Entries supplied ▸
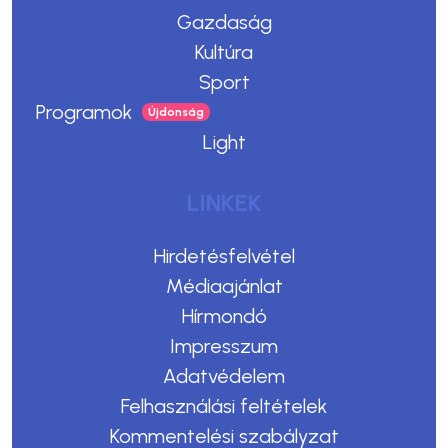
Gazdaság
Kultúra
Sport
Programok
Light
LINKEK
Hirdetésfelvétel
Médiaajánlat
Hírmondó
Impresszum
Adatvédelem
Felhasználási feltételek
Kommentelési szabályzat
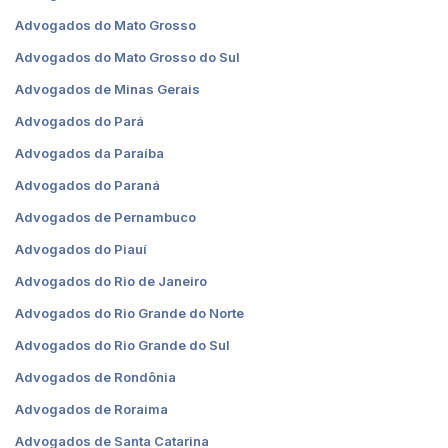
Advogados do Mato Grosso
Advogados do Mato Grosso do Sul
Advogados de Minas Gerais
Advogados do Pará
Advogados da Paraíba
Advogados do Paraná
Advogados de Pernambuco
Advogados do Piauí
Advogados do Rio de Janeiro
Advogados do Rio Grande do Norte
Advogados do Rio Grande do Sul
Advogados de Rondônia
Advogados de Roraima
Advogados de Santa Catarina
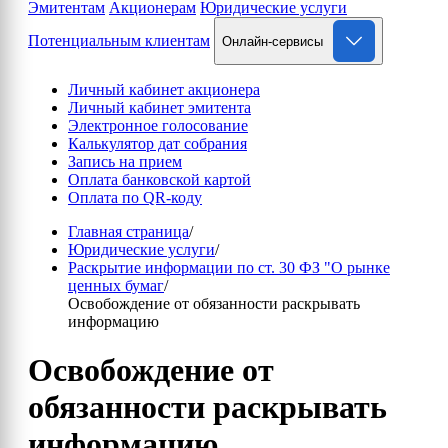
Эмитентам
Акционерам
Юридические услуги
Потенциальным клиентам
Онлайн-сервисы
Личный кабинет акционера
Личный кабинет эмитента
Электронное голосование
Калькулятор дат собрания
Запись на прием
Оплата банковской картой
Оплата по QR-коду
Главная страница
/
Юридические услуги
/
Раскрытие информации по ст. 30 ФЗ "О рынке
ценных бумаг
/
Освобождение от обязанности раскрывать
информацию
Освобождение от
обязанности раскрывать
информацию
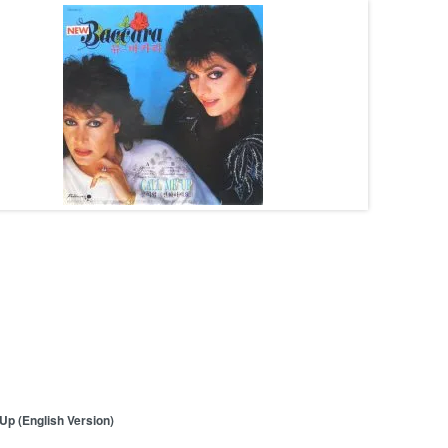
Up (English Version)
...
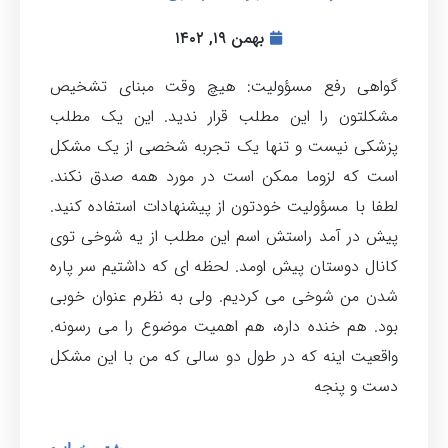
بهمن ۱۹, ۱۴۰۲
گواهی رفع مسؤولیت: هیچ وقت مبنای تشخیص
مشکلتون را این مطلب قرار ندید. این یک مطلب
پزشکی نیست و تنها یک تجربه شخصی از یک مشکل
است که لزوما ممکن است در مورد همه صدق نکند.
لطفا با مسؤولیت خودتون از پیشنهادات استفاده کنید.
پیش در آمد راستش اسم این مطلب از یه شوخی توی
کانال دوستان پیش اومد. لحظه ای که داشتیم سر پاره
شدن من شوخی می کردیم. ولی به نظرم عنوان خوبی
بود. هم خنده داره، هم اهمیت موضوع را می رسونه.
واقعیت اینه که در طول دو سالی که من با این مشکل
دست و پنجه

To-do item ▸
Collect every line of the listing that contains the word "Grande".

Written reply ▸
Advogados do Rio Grande do Norte
Advogados do Rio Grande do Sul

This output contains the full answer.